* _RECORDS FOR PROCESSING_:
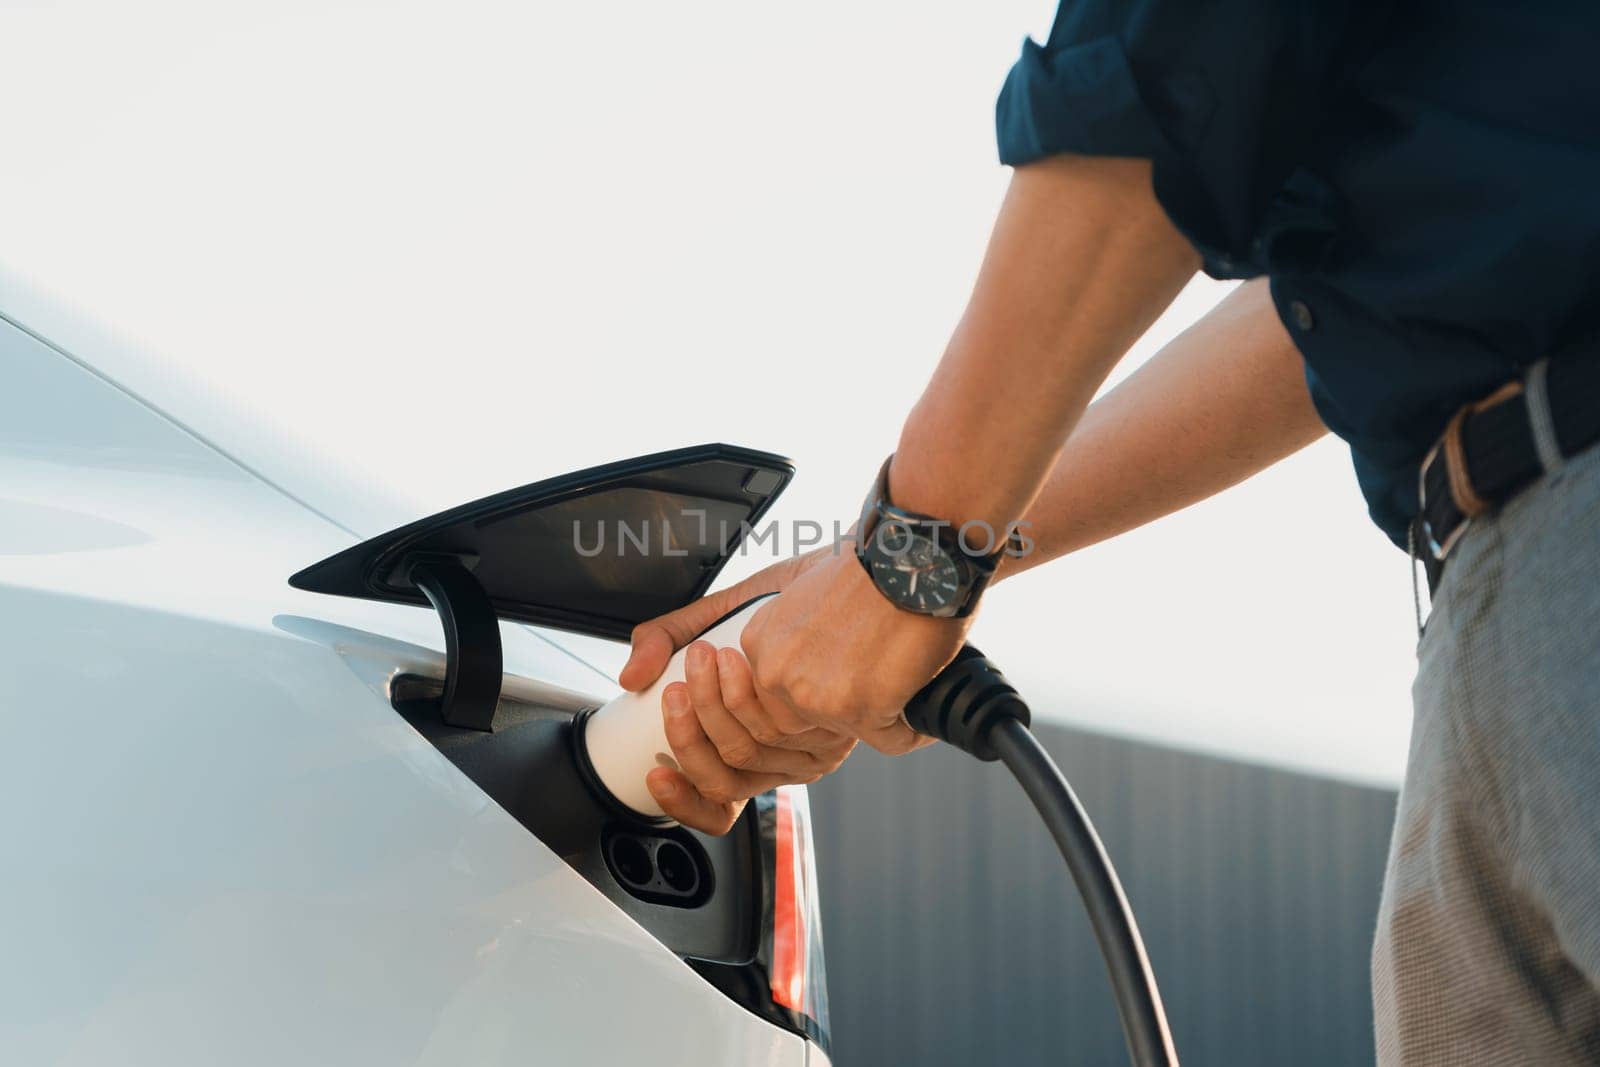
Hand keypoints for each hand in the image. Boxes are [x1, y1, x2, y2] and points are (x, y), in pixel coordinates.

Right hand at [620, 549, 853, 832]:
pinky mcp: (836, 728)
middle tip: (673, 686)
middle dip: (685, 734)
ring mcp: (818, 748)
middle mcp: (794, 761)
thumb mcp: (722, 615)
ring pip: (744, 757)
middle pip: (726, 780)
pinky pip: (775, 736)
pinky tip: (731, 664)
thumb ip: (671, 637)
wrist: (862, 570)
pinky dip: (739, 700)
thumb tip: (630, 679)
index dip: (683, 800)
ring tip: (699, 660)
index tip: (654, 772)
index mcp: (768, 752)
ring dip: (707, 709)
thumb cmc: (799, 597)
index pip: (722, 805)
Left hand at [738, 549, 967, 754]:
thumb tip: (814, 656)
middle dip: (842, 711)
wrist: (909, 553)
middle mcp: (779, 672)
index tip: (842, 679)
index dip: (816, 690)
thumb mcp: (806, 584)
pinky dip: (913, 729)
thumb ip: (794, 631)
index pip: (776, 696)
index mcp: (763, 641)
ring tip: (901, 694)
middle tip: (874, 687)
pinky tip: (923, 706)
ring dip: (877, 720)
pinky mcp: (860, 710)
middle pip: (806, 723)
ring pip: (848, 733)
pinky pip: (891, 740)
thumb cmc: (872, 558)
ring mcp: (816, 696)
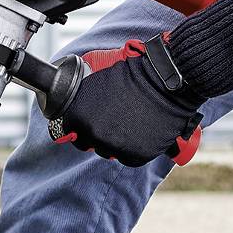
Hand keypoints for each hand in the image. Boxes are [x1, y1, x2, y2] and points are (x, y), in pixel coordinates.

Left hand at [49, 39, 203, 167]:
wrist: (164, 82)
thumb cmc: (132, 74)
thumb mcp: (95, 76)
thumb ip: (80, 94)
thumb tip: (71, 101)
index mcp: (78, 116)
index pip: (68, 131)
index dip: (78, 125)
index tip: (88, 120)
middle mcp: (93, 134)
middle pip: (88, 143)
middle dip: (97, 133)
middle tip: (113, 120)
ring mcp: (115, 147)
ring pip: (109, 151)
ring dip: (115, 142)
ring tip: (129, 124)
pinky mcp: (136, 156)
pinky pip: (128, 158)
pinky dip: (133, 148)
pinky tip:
* * *
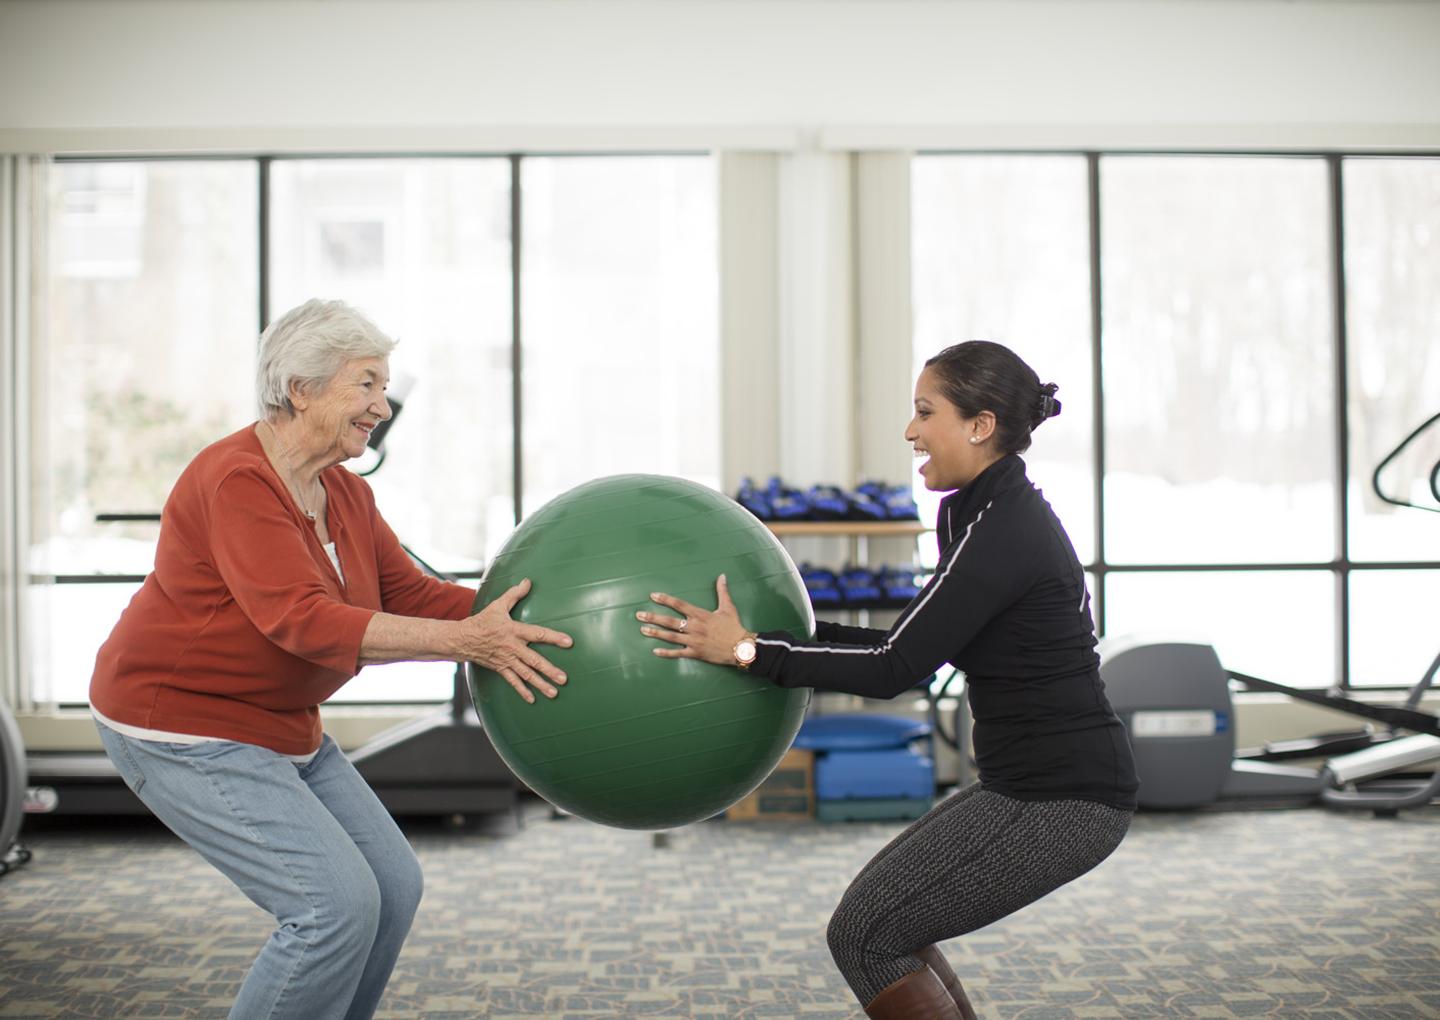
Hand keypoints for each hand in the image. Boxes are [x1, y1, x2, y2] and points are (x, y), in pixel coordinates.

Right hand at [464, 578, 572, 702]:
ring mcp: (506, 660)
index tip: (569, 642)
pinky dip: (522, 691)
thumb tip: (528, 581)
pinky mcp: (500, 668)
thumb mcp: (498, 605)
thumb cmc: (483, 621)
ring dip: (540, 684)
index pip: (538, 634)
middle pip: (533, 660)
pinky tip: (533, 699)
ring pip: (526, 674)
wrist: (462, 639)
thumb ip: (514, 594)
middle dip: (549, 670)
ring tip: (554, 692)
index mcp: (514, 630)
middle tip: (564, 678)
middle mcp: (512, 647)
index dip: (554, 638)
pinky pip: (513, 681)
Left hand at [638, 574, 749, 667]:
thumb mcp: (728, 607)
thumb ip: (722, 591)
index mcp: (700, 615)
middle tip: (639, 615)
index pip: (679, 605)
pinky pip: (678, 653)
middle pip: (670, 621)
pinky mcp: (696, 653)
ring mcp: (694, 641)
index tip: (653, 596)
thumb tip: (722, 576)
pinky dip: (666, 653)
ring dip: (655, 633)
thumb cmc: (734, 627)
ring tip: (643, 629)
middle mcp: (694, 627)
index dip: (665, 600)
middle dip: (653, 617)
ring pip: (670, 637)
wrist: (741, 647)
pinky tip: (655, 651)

* _WHAT YOU WILL DO_: Look at each line above and note whether it holds the word "Left". Report how many do, as the number only.

* _EXERCISE OUTPUT_: 3